Sue Rector and Karen Walters of Venice, Florida, sat on a bench enjoying the live music and bustle of the market, while sampling the local baked goods. The couple said they enjoy the openness to diversity they experienced while visiting the Valley.  

"People talk about diversity here," Sue said. " They talk about it on the national news, they talk about it amongst each other. It's an open and positive subject. In our country, we sort of pretend we don't have to do anything about it. Therefore, the negative side of it exists more often than we want to admit."

Event organizer and market vendor, Bleu Ray, moved from the U.S. to the Valley with her family 10 years ago. The single mother and outspoken gay activist said she feared she would lose her job again.

"I left the United States because I wasn't going to raise my children in a place where I was not an equal citizen," she said.

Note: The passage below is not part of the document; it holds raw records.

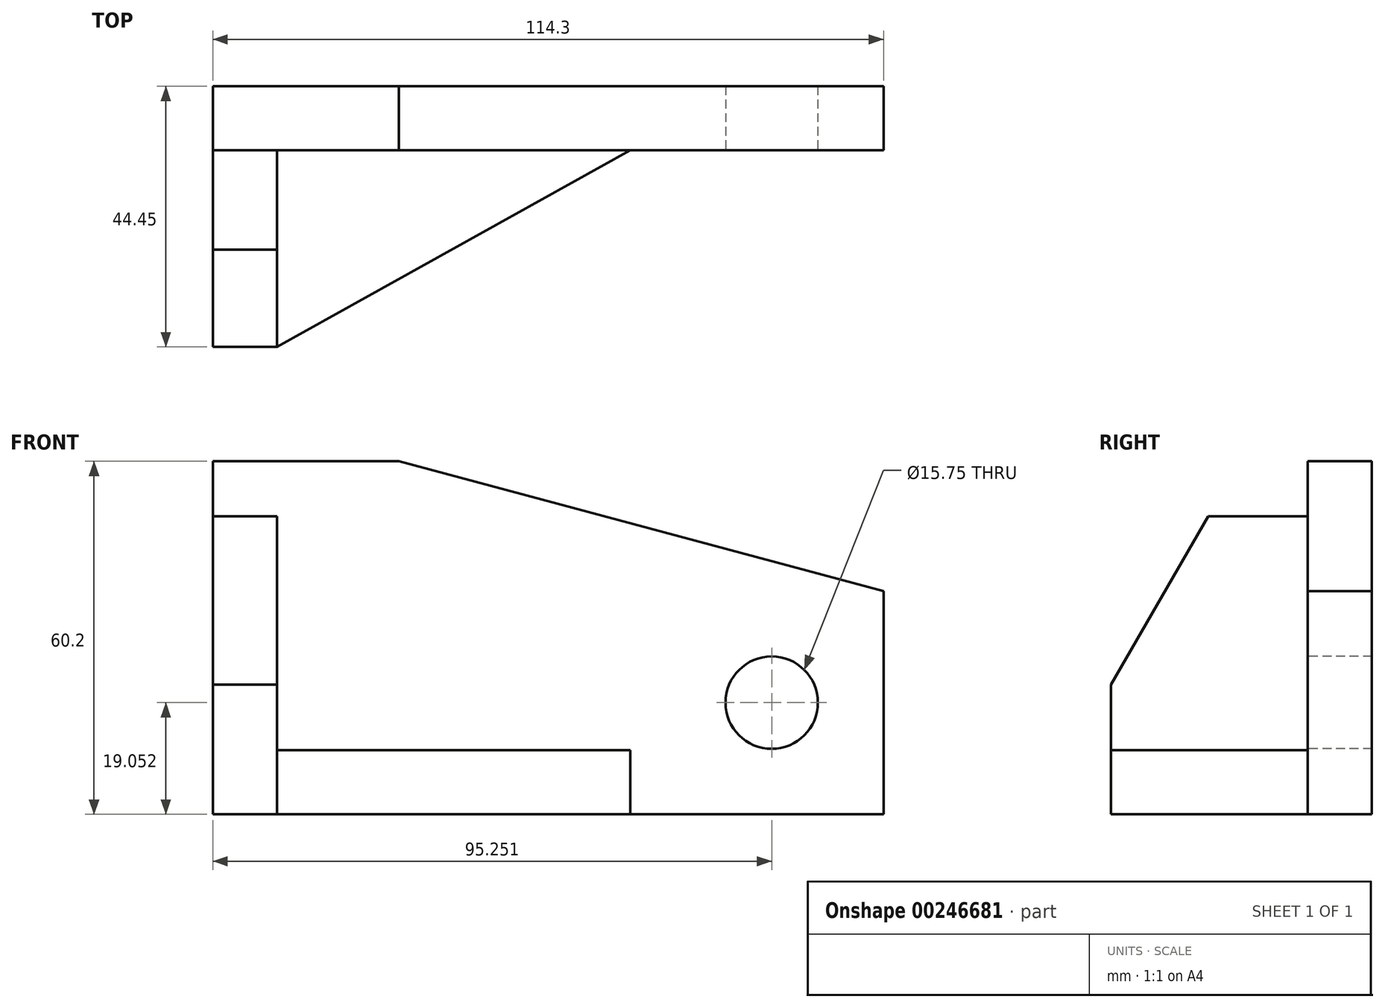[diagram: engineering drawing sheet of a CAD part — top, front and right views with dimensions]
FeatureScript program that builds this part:
annotation { "Feature Type Name" : "Feature", "Feature Type Description" : "" }
export const myFeature = defineFeature(function(context is Context, id is Id, definition is map)
    precondition{}
    {
        {
            var Q0;
            Q0=qCreatedBy(makeId("Front.planeOp"),FACE);
            var sketch = newSketch(context, id + "F0", { "sketchPlane" : qUnion([Q0])});
            skLineSegment(sketch, "E0", {"start": v(-92.86, 15.51) * mm, "end": v(-92.86, -44.69) * mm});
            skLineSegment(sketch, "E1", {"start": v(-92.86, 15.51) * mm, "end": v(-61.1, 15.51) * mm});
            skLineSegment(sketch, "E2", {"start": v(-61.1, 15.51) * mm, "end": v(21.44, -6.6) * mm});
            skLineSegment(sketch, "E3", {"start": v(-92.86, -44.69) * mm, "end": v(21.44, -44.69) * mm});
            skLineSegment(sketch, "E4", {"start": v(21.44, -6.6) * mm, "end": v(21.44, -44.69) * mm});
            skSolve(sketch);
        }
        {
            var Q0;
            Q0 = qSketchRegion(id + "F0", true);
            extrude(context, id + "F1", {"entities" : qUnion([Q0]), "depth" : 10.92 * mm});
        }
        {
            var Q0;
            Q0=makeQuery(id+"F1.opExtrude","CAP_FACE",FACE,{"disambiguationData":[OSD([sQuery(id+"F0.wireOp",EDGE,"E0"),sQuery(id+"F0.wireOp",EDGE,"E1"),sQuery(id+"F0.wireOp",EDGE,"E2"),sQuery(id+"F0.wireOp",EDGE,"E3"),sQuery(id+"F0.wireOp",EDGE,"E4")])],"isStart":false});
            var sketch = newSketch(context, id + "F2", { "sketchPlane" : qUnion([Q0])});
            skLineSegment(sketch, "E5.bottom", {"start": v(-92.86, 6.11) * mm, "end": v(-81.94, 6.11) * mm});
            skLineSegment(sketch, "E5.top", {"start": v(-92.86, -44.69) * mm, "end": v(-81.94, -44.69) * mm});
            skLineSegment(sketch, "E5.left", {"start": v(-92.86, 6.11) * mm, "end": v(-92.86, -44.69) * mm});
            skLineSegment(sketch, "E5.right", {"start": v(-81.94, 6.11) * mm, "end": v(-81.94, -44.69) * mm});
            skSolve(sketch);
        }
        {
            var Q0;
            Q0 = qSketchRegion(id + "F2", true);
            extrude(context, id + "F3", {"entities" : qUnion([Q0]), "operationType" : NewBodyOperationType.ADD, "depth" : 33.53 * mm});
        }
        {
            var Q0;
            Q0=makeQuery(id+"F1.opExtrude","CAP_FACE",FACE,{"disambiguationData":[OSD([sQuery(id+"F0.wireOp",EDGE,"E0"),sQuery(id+"F0.wireOp",EDGE,"E1"),sQuery(id+"F0.wireOp",EDGE,"E2"),sQuery(id+"F0.wireOp",EDGE,"E3"),sQuery(id+"F0.wireOp",EDGE,"E4")])],"isStart":false});
            var sketch = newSketch(context, id + "F4", { "sketchPlane" : qUnion([Q0])});
            skLineSegment(sketch, "E6.bottom", {"start": v(-81.94, -44.69) * mm, "end": v(-21.74, -44.69) * mm});
            skLineSegment(sketch, "E6.top", {"start": v(-81.94, -33.77) * mm, "end": v(-21.74, -33.77) * mm});
            skLineSegment(sketch, "E6.left", {"start": v(-81.94, -44.69) * mm, "end": v(-81.94, -33.77) * mm});
            skLineSegment(sketch, "E6.right", {"start": v(-21.74, -44.69) * mm, "end": v(-21.74, -33.77) * mm});
            skSolve(sketch);
        }
        {
            var Q0;
            Q0=makeQuery(id+"F4.imprint","IMPRINT",FACE,{"disambiguationData":[TD([[makeQuery(id+"F4.imprint","IMPRINT",EDGE,{"derivedFrom":sQuery(id+"F4.wireOp",EDGE,"E6.bottom")}),1.0]])]});
            extrude(context, id + "F5", {"entities" : qUnion([Q0]), "operationType" : NewBodyOperationType.ADD, "depth" : 33.53 * mm});
        }
        {
            var Q0;
            Q0=makeQuery(id+"F5.opExtrude","SWEPT_FACE",FACE,{"disambiguationData":[OSD([sQuery(id+"F4.wireOp",EDGE,"E6.top")])]});
            var sketch = newSketch(context, id + "F6", { "sketchPlane" : qUnion([Q0])});
            skLineSegment(sketch, "E7", {"start": v(-81.94, -44.45) * mm, "end": v(-21.74, -10.92) * mm});
            skSolve(sketch);
        }
        {
            var Q0;
            Q0 = qSketchRegion(id + "F6", true);
            var Q1;
            Q1=makeQuery(id+"F6.imprint","IMPRINT",FACE,{"disambiguationData":[TD([[makeQuery(id+"F6.imprint","IMPRINT",EDGE,{"derivedFrom":sQuery(id+"F6.wireOp",EDGE,"E7")}),-1.0]])]});
            extrude(context, id + "F7", {"entities" : qUnion([Q0, Q1]), "operationType" : NewBodyOperationType.REMOVE, "oppositeDirection" : true, "depth" : 25.4 * mm});
        }
        {
            var Q0;
            Q0=makeQuery(id+"F1.opExtrude","CAP_FACE",FACE,{"disambiguationData":[OSD([sQuery(id+"F0.wireOp",EDGE,"E0"),sQuery(id+"F0.wireOp",EDGE,"E1"),sQuery(id+"F0.wireOp",EDGE,"E2"),sQuery(id+"F0.wireOp",EDGE,"E3"),sQuery(id+"F0.wireOp",EDGE,"E4")])],"isStart":false});
            var sketch = newSketch(context, id + "F8", { "sketchPlane" : qUnion([Q0])});
            skLineSegment(sketch, "E8", {"start": v(2.4, -44.69) * mm, "end": v(2.4, -25.64) * mm});
            skLineSegment(sketch, "E9", {"start": v(2.4, -25.64) * mm, "end": v(21.44, -25.64) * mm});
            skCircle(sketch, "E10", {"center": v(2.4, -25.64) * mm, "radius": 7.87 * mm});
            skSolve(sketch);
        }
        {
            var Q0;
            Q0 = qSketchRegion(id + "F8", true);
            extrude(context, id + "F9", {"entities" : qUnion([Q0]), "operationType" : NewBodyOperationType.REMOVE, "endBound" : BoundingType.THROUGH_ALL, "oppositeDirection" : true, "depth" : 25.4 * mm});
        }
        {
            var Q0;
            Q0=makeQuery(id+"F3.opExtrude","SWEPT_FACE",FACE,{"disambiguationData":[OSD([sQuery(id+"F2.wireOp",EDGE,"E5.right")])]});
            var sketch = newSketch(context, id + "F10", { "sketchPlane" : qUnion([Q0])});
            skPoint(sketch, "E11", {"position": v(-44.45, -22.59) * mm});
            skLineSegment(sketch, "E12", {"start": v(-44.45, -22.59) * mm, "end": v(-27.88, 6.11) * mm});
            skPoint(sketch, "E13", {"position": v(-44.45, -44.69) * mm});
            skSolve(sketch);
        }
        {
            var Q0;
            {var subQ0=sQuery(id+"F10.wireOp",EDGE,"E12");Q0=makeQuery(id+"F10.imprint","IMPRINT",FACE,{"disambiguationData":[TD([[makeQuery(id+"F10.imprint","IMPRINT",EDGE,{"derivedFrom":subQ0}),1.0]])]});}
            extrude(context, id + "F11", {"entities" : qUnion([Q0]), "operationType" : NewBodyOperationType.REMOVE, "endBound" : BoundingType.THROUGH_ALL, "oppositeDirection" : true, "depth" : 25.4 * mm});
        }
    });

She says she and other 2SLGBTQ+ individuals have experienced discrimination here in the Valley, in the past. However, it's empowering to live in a society where such intolerance is not acceptable.

"It's a world of difference when your government is saying that you're an equal citizen, to where you're living someplace where your government is actively, almost, encouraging bigotry. And, that's a huge difference inside a person."

Both Bleu and Mayor Bill MacDonald emphasize inclusivity makes a community welcoming and safer for all its residents and visitors.